**TEXTE PROPOSÉ**:
====
En 1896, l’arrivée d’un train en gare de La Ciotat filmé par les frères Lumière et projeté pour la première fois au public lyonnais avait généré un mouvement de recul de la foule. Près d’un siècle plus tard, les vidéos des premières réactions de stupéfaction du public expérimentant la VR pour la première fois peuplent les vidéos des réseaux sociaux. Technologie autrefois cantonnée à une génération de geeks et technophiles avertis, la réalité virtuelle ne cesse de surprendre. Billet à chaud sur la sélection VR annécienne et entretien avec Arnaud Miquel, coordinateur XR du festival d’Annecy. 

La VR au festival d'Annecy

Réalité virtuelle ou fiction réelle ?
====
Données de coordonnées absolues en pixels:
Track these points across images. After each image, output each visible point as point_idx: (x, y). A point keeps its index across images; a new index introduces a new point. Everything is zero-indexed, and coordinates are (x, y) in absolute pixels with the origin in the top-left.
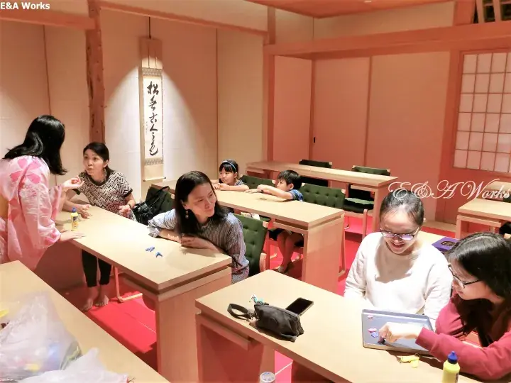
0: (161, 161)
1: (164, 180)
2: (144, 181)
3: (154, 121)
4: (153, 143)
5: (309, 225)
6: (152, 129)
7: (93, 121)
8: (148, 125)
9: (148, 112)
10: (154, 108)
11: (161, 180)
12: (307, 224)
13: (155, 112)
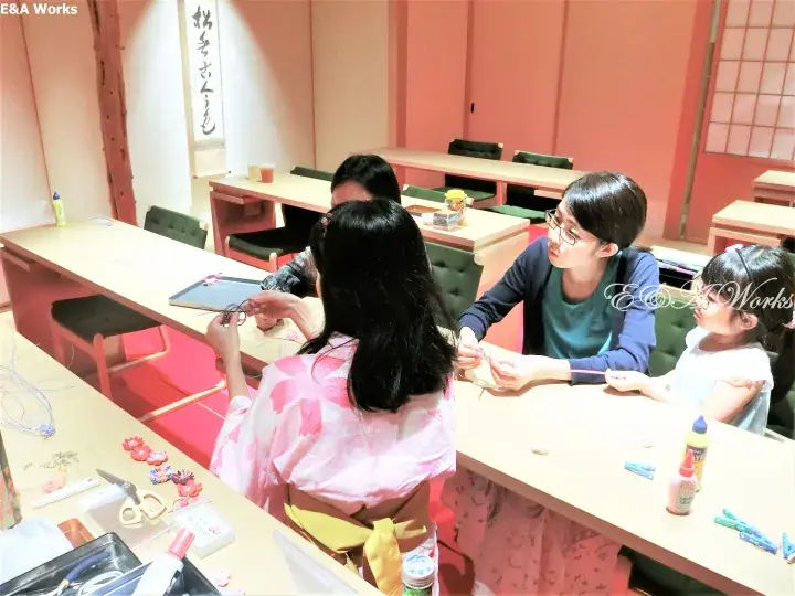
====
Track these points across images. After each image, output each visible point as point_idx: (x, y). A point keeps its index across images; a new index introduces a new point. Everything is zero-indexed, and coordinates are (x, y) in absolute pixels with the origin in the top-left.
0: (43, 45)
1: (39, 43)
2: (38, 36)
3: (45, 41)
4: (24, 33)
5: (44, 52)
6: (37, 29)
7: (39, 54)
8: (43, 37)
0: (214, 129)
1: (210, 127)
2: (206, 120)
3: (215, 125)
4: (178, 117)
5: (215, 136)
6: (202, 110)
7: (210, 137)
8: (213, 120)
====
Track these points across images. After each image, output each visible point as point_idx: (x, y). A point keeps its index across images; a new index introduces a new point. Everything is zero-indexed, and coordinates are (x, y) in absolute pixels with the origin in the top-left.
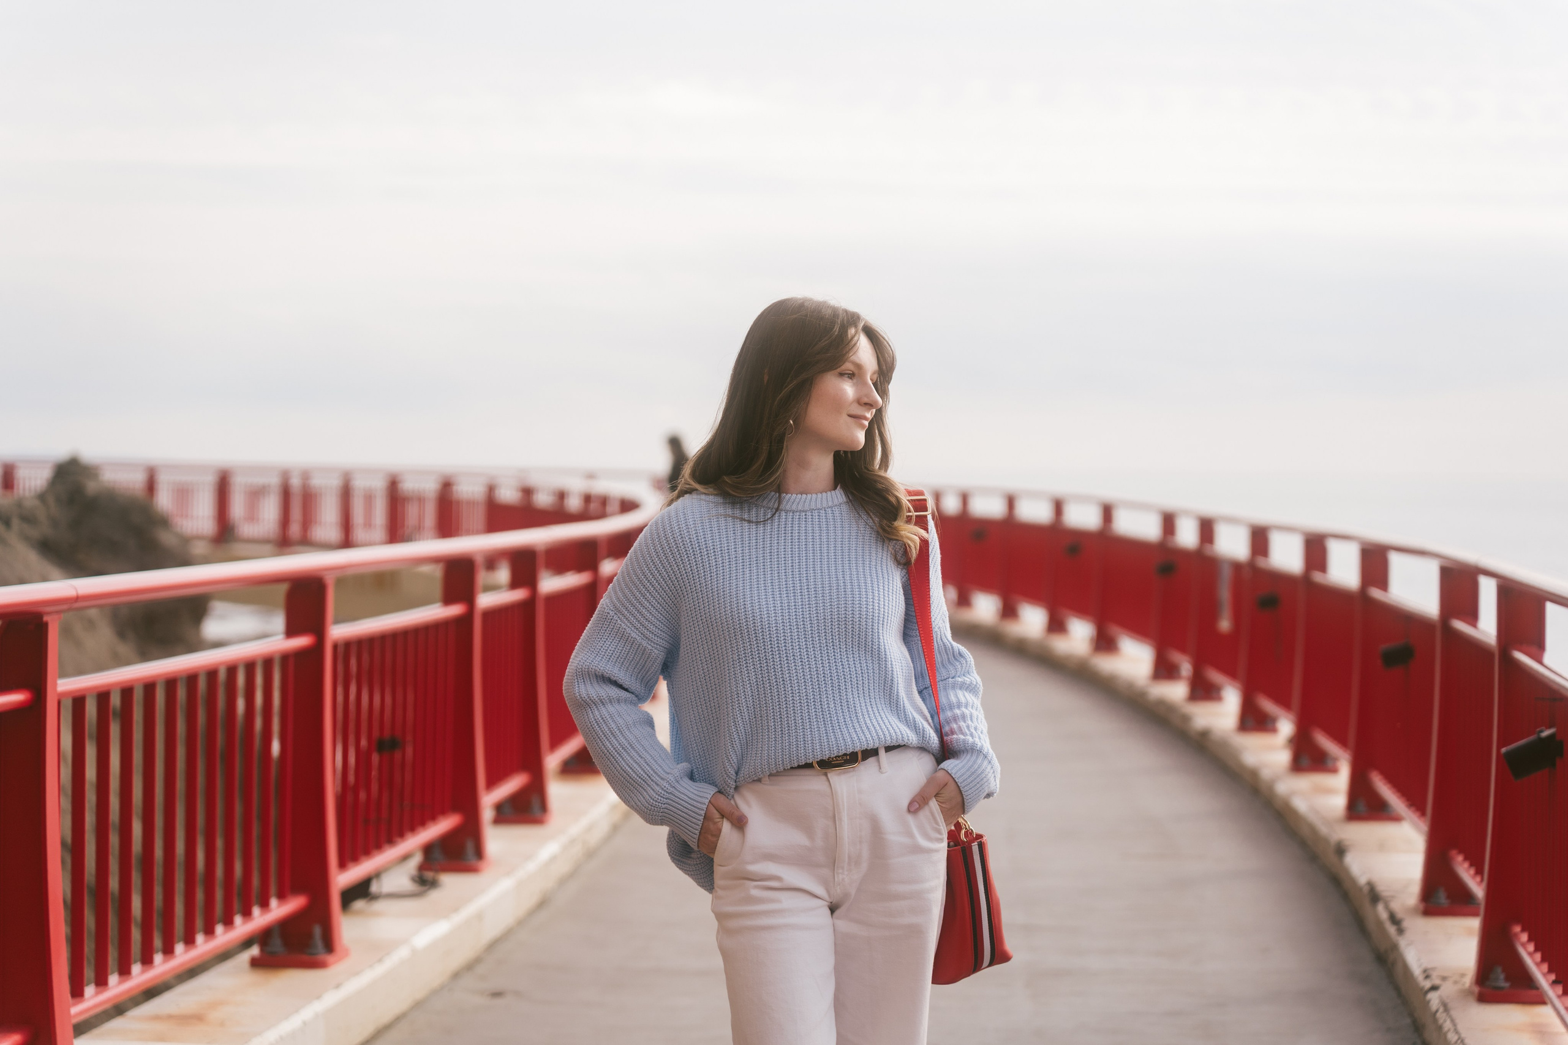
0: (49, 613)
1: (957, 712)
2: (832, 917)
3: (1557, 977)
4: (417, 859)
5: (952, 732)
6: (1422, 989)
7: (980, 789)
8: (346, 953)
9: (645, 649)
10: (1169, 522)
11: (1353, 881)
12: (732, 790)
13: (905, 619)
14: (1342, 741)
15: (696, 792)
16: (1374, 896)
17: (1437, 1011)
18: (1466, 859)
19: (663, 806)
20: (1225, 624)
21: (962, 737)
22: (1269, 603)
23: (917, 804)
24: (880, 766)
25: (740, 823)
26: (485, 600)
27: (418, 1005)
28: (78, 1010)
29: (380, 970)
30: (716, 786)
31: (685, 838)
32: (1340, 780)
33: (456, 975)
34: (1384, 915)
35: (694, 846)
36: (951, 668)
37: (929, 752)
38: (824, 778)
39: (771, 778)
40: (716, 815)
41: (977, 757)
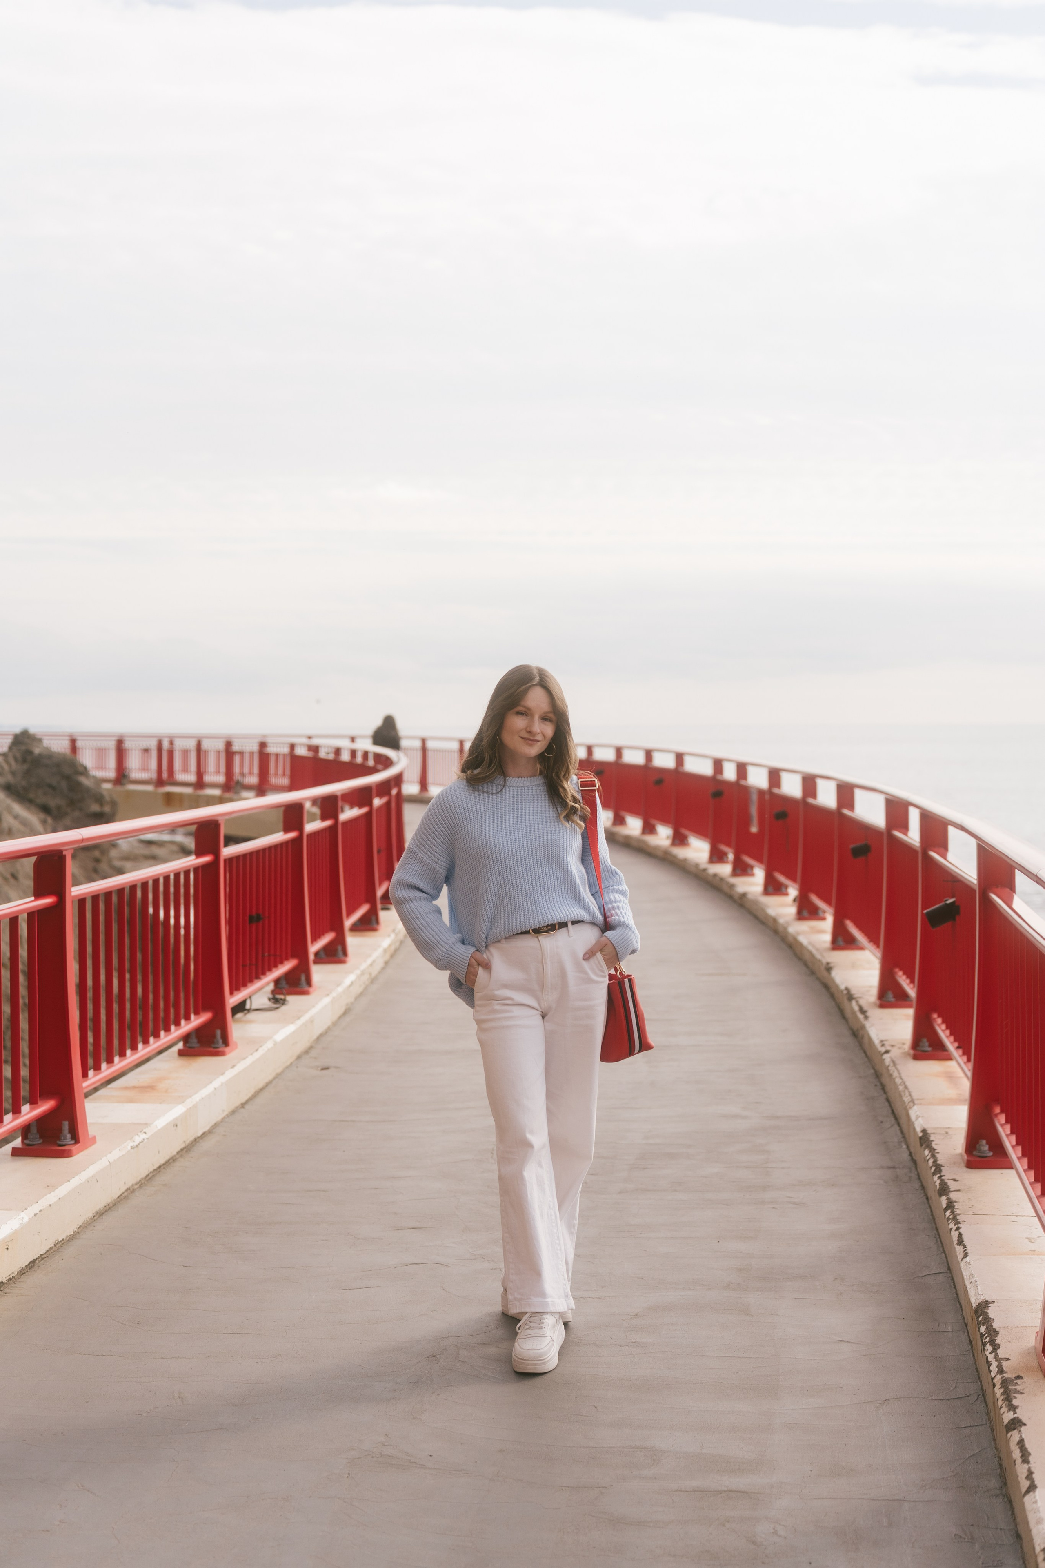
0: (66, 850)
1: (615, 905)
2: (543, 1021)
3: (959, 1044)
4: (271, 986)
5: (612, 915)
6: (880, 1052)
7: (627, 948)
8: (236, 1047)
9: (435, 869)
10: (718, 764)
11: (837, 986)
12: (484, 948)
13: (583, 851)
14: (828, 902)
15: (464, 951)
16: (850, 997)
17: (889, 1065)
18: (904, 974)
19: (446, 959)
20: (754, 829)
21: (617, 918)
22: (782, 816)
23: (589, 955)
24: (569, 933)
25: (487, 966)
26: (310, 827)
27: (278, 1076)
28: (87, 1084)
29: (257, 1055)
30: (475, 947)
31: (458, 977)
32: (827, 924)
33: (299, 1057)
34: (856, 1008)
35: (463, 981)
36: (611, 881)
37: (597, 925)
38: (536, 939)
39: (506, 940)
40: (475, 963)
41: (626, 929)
====
**ACTIVITÉS**:
**a)** Relevez tous les noms propres de personnes et de lieux cités dans le texte sur la VR au festival d'Annecy.
**b)** Recopiez le passage du texte sur la VR au festival d'Annecy qui commence à « En 1896, l’arrivée » et se termine à « du festival d’Annecy. ».

**RÉPONSES NUMÉROTÉES**:
**a)** La Ciotat, les frères Lumière, Arnaud Miquel, Annecy

**b)**
En 1896, l’arrivée d’un train en gare de La Ciotat filmé par les frères Lumière et projeté pour la première fois au public lyonnais avait généré un mouvement de recul de la foule. Près d’un siècle plus tard, les vidéos des premières réactions de stupéfaction du public expérimentant la VR pour la première fois peuplent les vidéos des réseaux sociaux. Technologie autrefois cantonnée à une génération de geeks et technophiles avertis, la réalité virtuelle ne cesse de surprendre. Billet à chaud sur la sélection VR annécienne et entretien avec Arnaud Miquel, coordinateur XR du festival d’Annecy.